Understanding Data Temporality Impact on Large Language Models Pre-training
6B-parameter LLMs pretrained sequentially on Common Crawl show 15% F1 improvement on KairosQA for temporal knowledge over shuffled baselines.
Key Findings
Methodology
This work presents a controlled experimental framework comparing 6B-parameter Transformer decoder models pretrained on temporally ordered versus randomly shuffled Common Crawl snapshots spanning 2018 to 2025. The data undergoes rigorous multi-stage filtering including language identification, deduplication, and quality scoring. The authors introduce KairosQA, a novel benchmark with 7,167 temporally grounded question-answer pairs extracted from Wikidata, designed to evaluate models' ability to associate facts with their correct time periods. Evaluation protocols combine cloze-style and generative QA tasks, alongside OLMES and TAQA benchmarks, to comprehensively assess temporal factual knowledge acquisition and general language understanding.
Key Results
- Sequentially pretrained models achieve approximately 15% higher F1 scores on KairosQA compared to shuffled baselines, especially excelling on recent years (2023-2024), demonstrating enhanced factual freshness and temporal precision.
- Both training paradigms perform comparably on the OLMES benchmark for general language understanding, indicating that temporal ordering does not compromise core language capabilities.

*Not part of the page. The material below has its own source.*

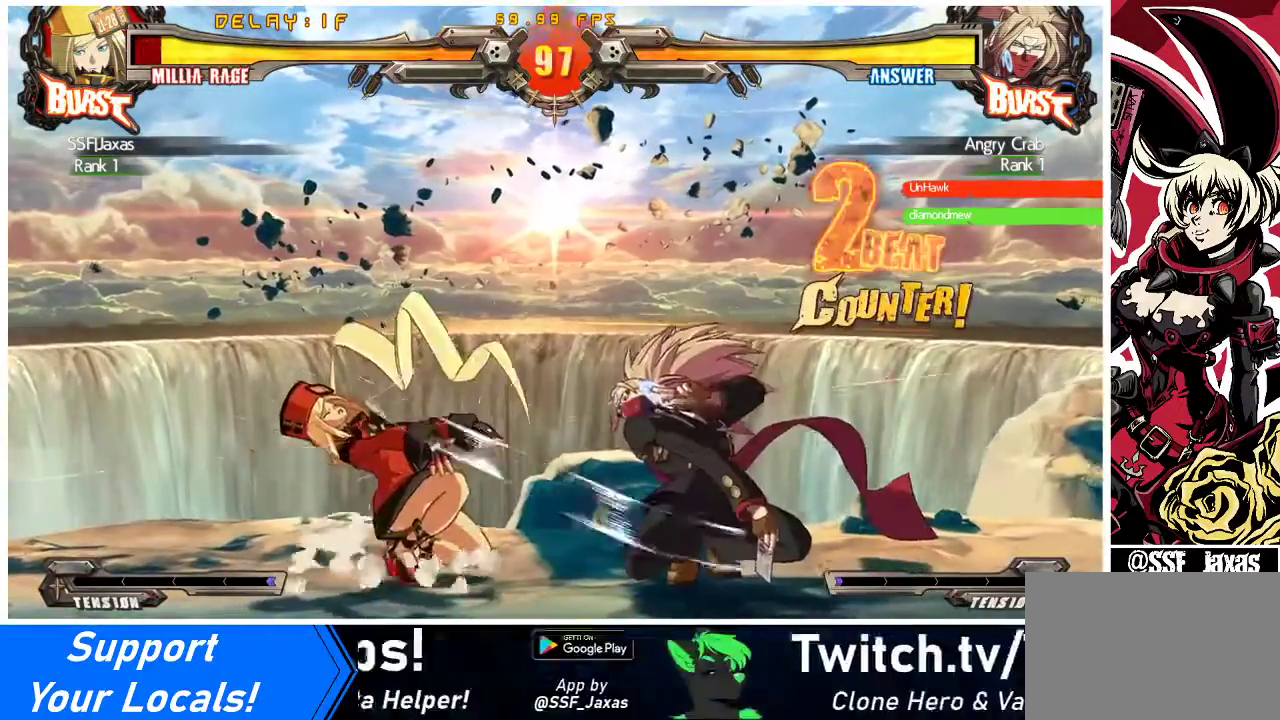
{"buttons": ["DPAD_DOWN", "DPAD_LEFT"], "events": []}
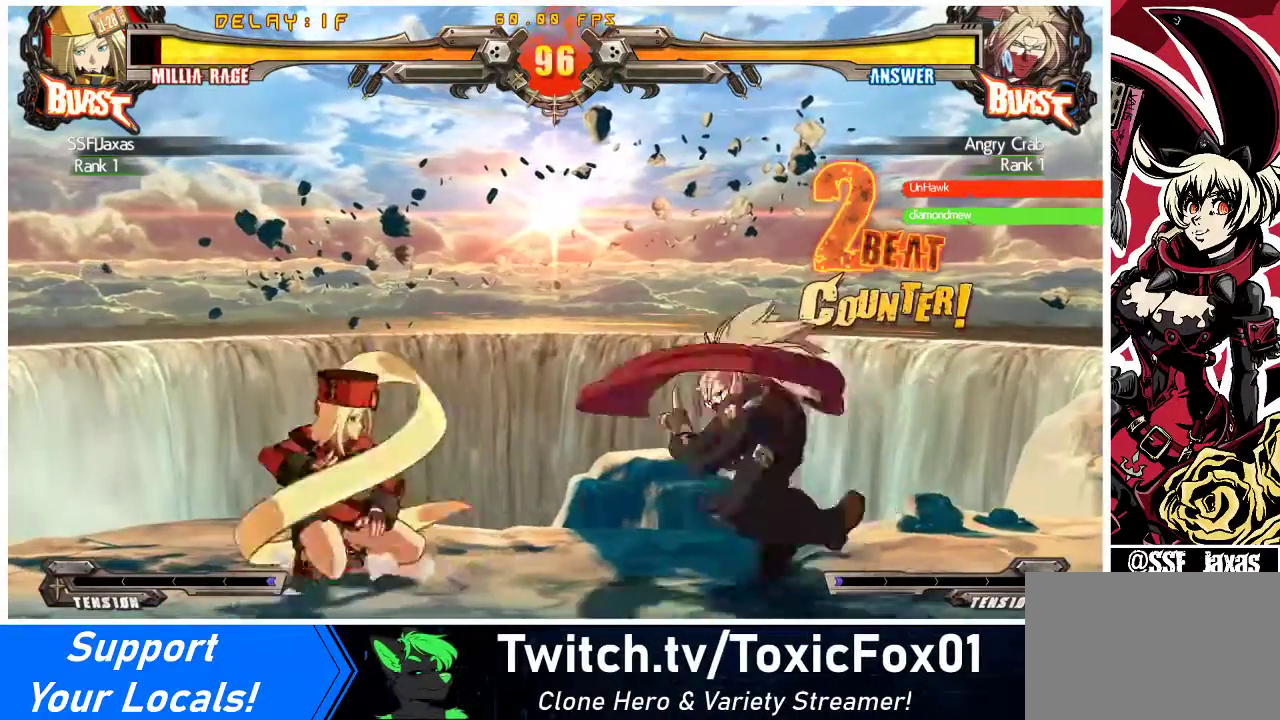
{"buttons": [], "events": [[367, "DPAD_DOWN", "up"], [367, "DPAD_LEFT", "up"], [433, "DPAD_RIGHT", "down"], [500, "DPAD_RIGHT", "up"]]}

- Sequential models exhibit a clear recency bias, with peak accuracy aligned with their training cutoff year, whereas shuffled models favor older data, likely due to repeated exposure to historical facts.
Significance
This study fundamentally advances understanding of how pretraining data temporality influences large language models' knowledge dynamics. It addresses the critical limitation of knowledge freezing by demonstrating that temporal ordering of data during pretraining significantly improves models' ability to internalize and recall up-to-date facts. By releasing the KairosQA dataset, code, and checkpoints, the work provides valuable resources for the community to develop continual learning methods and build more temporally aligned LLMs, thereby enhancing their reliability and applicability in real-world, time-sensitive scenarios.
Technical Contribution
The paper introduces a novel temporal curriculum learning paradigm for LLM pretraining, departing from the conventional random shuffling approach. It designs KairosQA, a temporally annotated QA benchmark, and employs a dual evaluation protocol combining cloze and generative tasks to precisely measure temporal knowledge alignment. The training employs a staged cooldown learning rate schedule to ensure convergence stability. The authors systematically analyze intermediate checkpoints to reveal temporal knowledge acquisition trajectories and forgetting patterns, providing new insights into the temporal dynamics of LLM knowledge.
Novelty
This is the first comprehensive study to empirically compare the effects of temporally ordered versus shuffled pretraining data on LLMs' temporal factual knowledge. The creation of KairosQA as a temporally grounded QA dataset is a fundamental innovation, enabling precise evaluation of models' understanding of fact-time associations. The work challenges the prevailing assumption that random shuffling suffices, proposing temporal ordering as a key factor to enhance knowledge freshness and temporal grounding.
Limitations
- Sequential pretraining induces forgetting of older knowledge in favor of recent facts, potentially compromising long-term knowledge retention.
- Experiments are limited to 6B-parameter models; scalability and effectiveness on larger models remain to be validated.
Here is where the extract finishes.